Exercise. Write out exactly the lines below that run from the one containing "shrub at [440,294,504,322] 8.20 -1.16" through the one containing "neighboring gray house at [546,53,640,237]", both included, with no other lines.

Start of Records to use

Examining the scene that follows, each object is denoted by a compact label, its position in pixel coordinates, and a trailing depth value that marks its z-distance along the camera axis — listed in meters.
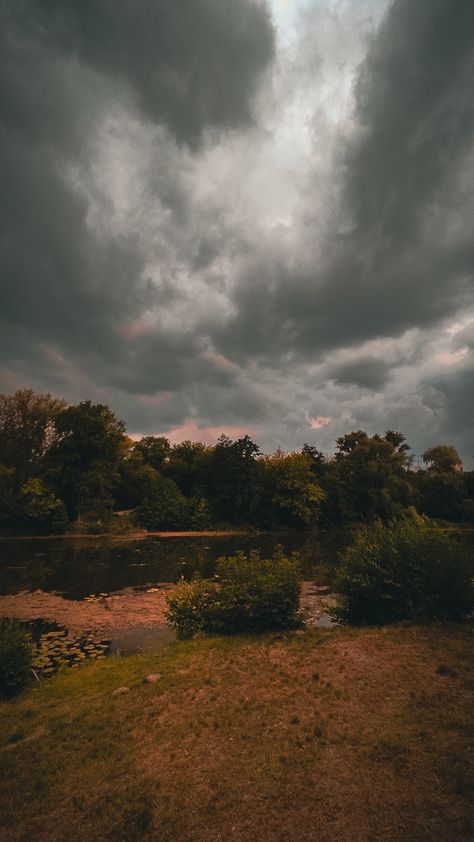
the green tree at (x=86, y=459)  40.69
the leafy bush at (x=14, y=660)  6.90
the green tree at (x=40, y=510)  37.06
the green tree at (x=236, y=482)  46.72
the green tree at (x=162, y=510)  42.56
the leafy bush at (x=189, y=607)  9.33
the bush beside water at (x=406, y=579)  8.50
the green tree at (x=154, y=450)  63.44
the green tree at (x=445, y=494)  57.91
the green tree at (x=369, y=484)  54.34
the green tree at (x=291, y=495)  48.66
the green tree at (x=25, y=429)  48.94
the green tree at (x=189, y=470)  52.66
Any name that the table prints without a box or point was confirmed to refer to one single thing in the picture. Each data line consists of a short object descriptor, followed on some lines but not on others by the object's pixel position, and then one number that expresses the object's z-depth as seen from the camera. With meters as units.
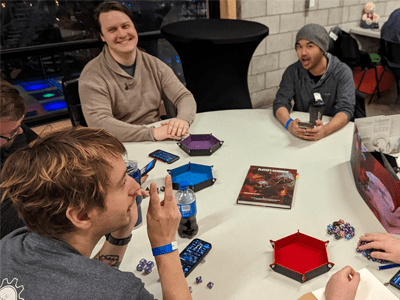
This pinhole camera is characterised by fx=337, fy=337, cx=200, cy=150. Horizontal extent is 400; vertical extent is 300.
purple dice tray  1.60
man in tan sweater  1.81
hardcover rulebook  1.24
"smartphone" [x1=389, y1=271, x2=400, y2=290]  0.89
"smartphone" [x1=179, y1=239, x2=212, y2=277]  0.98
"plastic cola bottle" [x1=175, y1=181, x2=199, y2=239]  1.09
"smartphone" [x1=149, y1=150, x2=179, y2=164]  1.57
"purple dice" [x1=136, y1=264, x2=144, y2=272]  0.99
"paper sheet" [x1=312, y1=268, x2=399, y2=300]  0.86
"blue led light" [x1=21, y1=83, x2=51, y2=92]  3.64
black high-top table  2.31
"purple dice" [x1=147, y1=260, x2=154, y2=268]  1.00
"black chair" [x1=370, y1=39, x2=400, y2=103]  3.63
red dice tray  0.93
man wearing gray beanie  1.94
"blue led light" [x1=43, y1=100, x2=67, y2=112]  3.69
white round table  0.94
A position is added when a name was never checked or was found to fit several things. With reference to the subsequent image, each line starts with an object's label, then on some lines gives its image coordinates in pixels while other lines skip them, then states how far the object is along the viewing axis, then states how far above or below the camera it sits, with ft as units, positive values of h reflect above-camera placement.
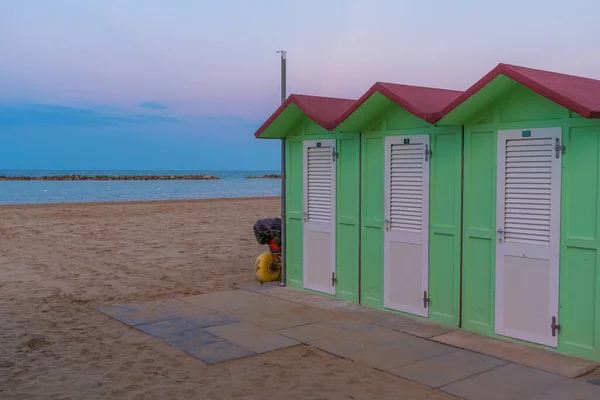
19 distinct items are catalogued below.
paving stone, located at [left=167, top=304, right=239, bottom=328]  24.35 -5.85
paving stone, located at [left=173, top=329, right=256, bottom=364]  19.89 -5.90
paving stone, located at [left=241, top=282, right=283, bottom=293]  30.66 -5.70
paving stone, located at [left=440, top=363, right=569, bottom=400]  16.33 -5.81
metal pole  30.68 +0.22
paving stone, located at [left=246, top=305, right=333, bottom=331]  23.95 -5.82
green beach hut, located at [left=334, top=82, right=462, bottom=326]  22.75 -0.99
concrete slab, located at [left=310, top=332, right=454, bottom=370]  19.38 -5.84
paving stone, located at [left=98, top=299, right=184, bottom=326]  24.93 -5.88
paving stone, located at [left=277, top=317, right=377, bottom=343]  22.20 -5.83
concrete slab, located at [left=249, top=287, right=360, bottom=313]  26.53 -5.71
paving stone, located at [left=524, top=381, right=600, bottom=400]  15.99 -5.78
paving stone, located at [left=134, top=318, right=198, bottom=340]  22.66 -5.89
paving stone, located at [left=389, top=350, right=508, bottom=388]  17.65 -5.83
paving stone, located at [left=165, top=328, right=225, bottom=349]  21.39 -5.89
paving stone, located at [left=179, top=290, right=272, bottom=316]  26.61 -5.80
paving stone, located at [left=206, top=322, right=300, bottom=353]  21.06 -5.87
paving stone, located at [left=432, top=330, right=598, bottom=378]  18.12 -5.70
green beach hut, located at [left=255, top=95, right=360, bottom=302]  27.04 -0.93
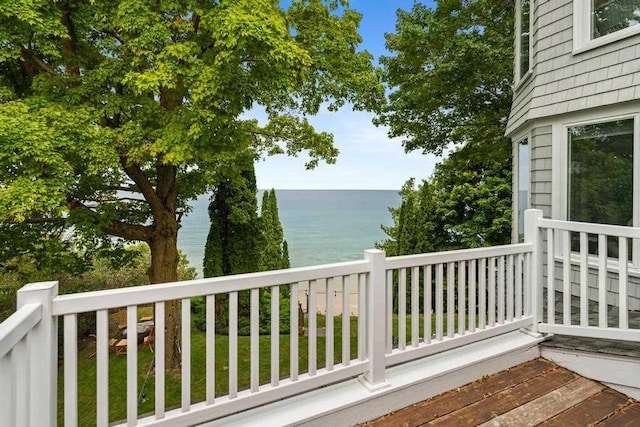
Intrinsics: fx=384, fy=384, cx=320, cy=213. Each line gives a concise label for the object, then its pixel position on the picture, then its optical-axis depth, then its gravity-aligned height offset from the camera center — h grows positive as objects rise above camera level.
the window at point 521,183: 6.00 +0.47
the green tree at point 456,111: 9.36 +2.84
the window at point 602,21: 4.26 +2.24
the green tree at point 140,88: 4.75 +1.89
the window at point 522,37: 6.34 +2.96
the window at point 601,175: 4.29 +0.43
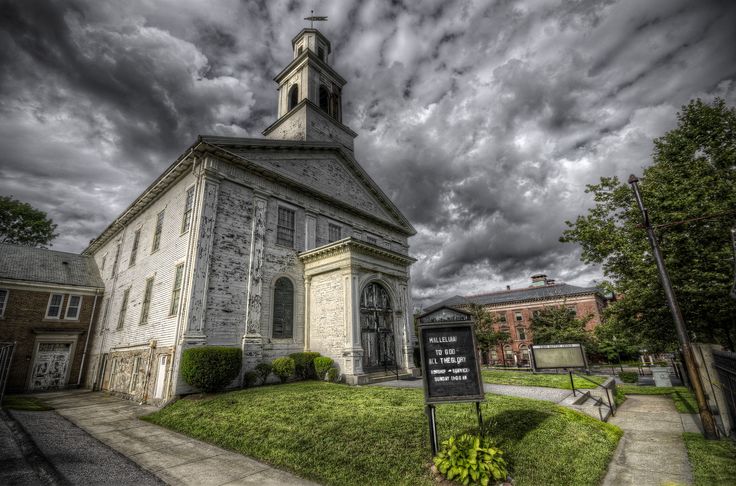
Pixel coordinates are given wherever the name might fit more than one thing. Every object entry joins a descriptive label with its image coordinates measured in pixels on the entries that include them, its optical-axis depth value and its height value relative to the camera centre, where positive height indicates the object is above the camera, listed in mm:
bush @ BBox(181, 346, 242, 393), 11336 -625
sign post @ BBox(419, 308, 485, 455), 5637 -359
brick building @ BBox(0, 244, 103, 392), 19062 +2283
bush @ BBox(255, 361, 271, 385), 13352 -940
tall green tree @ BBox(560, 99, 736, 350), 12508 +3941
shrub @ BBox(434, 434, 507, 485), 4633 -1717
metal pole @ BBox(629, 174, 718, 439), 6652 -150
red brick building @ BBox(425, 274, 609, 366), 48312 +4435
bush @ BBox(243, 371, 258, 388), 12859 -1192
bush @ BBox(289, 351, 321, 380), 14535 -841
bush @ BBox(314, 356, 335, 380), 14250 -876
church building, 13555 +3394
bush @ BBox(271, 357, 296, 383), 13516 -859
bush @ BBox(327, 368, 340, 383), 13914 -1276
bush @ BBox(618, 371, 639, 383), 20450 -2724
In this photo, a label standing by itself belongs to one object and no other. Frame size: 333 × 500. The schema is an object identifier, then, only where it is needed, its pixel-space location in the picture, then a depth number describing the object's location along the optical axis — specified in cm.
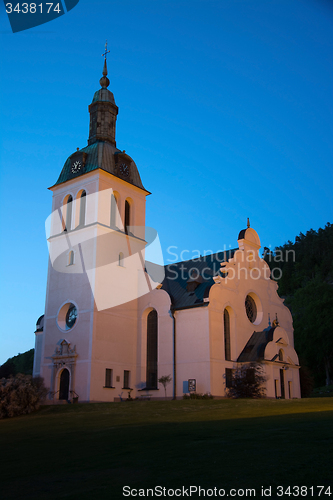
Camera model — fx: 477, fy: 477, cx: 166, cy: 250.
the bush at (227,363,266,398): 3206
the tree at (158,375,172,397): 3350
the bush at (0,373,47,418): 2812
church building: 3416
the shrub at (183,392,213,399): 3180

End of Records to use
Start of Records to use

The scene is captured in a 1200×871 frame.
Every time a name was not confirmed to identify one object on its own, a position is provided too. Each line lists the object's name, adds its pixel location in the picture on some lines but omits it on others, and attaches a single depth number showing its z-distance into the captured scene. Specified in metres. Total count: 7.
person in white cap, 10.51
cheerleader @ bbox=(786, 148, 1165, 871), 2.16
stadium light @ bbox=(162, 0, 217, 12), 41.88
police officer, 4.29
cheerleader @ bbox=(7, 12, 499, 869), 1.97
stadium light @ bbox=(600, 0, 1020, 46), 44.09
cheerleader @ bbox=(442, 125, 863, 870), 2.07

End of Records to use
Start of Records to use

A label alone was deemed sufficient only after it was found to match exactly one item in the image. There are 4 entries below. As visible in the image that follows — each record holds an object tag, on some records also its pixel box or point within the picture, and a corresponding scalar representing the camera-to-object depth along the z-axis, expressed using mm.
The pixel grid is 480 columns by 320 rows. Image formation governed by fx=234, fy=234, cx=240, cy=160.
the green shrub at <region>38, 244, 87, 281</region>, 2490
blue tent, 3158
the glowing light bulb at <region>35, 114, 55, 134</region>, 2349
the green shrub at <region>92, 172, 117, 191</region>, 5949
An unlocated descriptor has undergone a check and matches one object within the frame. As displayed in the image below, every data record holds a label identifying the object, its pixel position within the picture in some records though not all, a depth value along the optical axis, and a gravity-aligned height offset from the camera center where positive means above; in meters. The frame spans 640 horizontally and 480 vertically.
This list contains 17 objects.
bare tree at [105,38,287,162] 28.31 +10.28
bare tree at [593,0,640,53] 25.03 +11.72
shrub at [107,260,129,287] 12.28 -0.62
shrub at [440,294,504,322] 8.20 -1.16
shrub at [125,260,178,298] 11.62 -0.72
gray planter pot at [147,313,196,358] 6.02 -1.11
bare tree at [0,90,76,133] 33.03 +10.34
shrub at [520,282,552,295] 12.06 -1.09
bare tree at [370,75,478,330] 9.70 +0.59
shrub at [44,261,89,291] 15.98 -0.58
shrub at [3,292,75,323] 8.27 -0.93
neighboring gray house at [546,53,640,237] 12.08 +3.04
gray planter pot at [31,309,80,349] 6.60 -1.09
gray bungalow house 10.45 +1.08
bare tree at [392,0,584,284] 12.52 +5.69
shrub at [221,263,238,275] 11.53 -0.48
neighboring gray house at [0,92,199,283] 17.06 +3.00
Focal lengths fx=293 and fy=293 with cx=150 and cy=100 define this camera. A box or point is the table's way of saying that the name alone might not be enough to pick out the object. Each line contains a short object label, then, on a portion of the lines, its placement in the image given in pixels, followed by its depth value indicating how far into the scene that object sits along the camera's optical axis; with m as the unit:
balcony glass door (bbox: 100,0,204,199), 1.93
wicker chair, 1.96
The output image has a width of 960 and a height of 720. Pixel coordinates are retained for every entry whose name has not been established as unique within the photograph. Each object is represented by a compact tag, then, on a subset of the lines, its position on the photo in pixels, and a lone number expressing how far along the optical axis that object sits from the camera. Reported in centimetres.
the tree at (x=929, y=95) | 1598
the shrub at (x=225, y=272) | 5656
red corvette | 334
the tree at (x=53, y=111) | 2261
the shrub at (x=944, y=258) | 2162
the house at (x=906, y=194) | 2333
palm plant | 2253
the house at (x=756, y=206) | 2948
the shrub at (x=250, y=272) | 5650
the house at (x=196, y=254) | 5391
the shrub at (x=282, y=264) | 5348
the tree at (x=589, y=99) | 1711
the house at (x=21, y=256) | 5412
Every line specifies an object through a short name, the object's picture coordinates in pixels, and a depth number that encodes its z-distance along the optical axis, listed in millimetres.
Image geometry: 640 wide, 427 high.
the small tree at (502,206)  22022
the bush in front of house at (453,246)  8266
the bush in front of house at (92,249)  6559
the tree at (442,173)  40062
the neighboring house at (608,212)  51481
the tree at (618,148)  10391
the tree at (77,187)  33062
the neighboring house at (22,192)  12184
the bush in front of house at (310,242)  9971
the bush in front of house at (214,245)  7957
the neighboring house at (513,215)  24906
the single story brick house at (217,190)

End of Records to use

Solution to the problem.
shrub at [440,294,504,322] 8.20 -1.16
shrub at [125,260,178,298] 11.62 -0.72
gray planter pot at [147,313,196,358] 6.02 -1.11
bare tree at [0,90,76,133] 33.03 +10.34
shrub at [520,282,552,295] 12.06 -1.09
bare tree at [370,75,478,330] 9.70 +0.59
shrub at [44,261,89,291] 15.98 -0.58
shrub at [3,292,75,323] 8.27 -0.93
neighboring gray house at [546,53,640,237] 12.08 +3.04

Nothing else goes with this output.